Moses Fowler Odell (1818-1893)
Moses Fowler Odell, a Representative from New York, was born in Tarrytown, Westchester County, N.Y., on February 24, 1818. Following a public education, he pursued a brief business career and Democratic politics. A partisan of President James Knox Polk, he won a patronage appointment to a clerkship in the New York custom house in 1845, and later under Democratic President Franklin Pierce he was appointed a public appraiser.
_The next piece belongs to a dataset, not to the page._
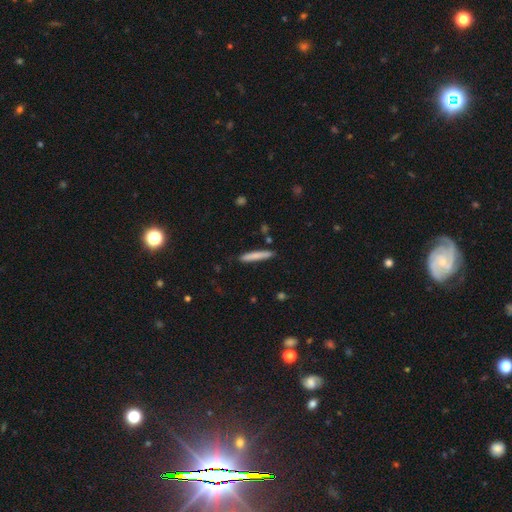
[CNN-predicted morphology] The model was most divided on "smooth or featured": smooth: 78%, featured or disk: 16%, star or artifact: 6%. More confident: how rounded — cigar-shaped (94%); merging — none (87%).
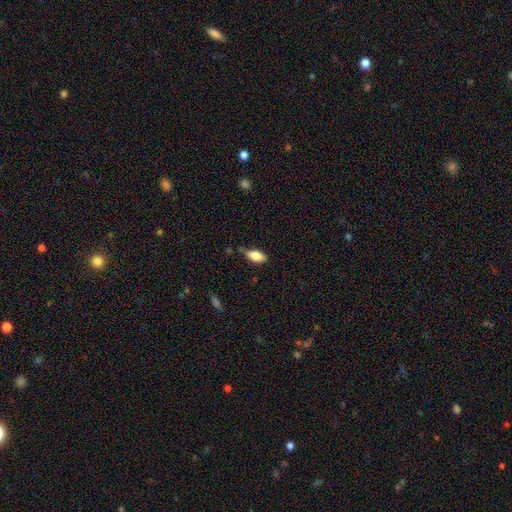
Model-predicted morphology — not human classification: smooth 77%, featured or disk 15%, star or artifact 7%. Down the decision tree: how rounded — in between (88%); merging — none (64%).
Odell was elected from the district of Brooklyn (New York's 2nd District) as a Fusion Democrat and then a War Democrat to the 37th and 38th Congresses (March 4, 1861-March 3, 1865). He was chairman of the Committee on Expenditures in the Department of the Treasury (37th Congress) and served on the Indian Affairs Committee. On December 10, 1861, as a War Democrat, he accepted an important seat on the Joint Committee on the Conduct of the War, a body dominated by Radical Republicans. When he was reelected to the 38th Congress, this time representing the 3rd District, he joined the Military Affairs Committee; on this and the Joint Committee he exerted unusual Democratic influence in investigation of Union military personalities and operations. He declined a third congressional term.
Odell accepted an appointment as naval agent for the port of New York from former Joint Committee member President Andrew Johnson in 1865 and served until his death from cancer in Brooklyn, N.Y., June 13, 1866. He is buried in Greenwood Cemetery.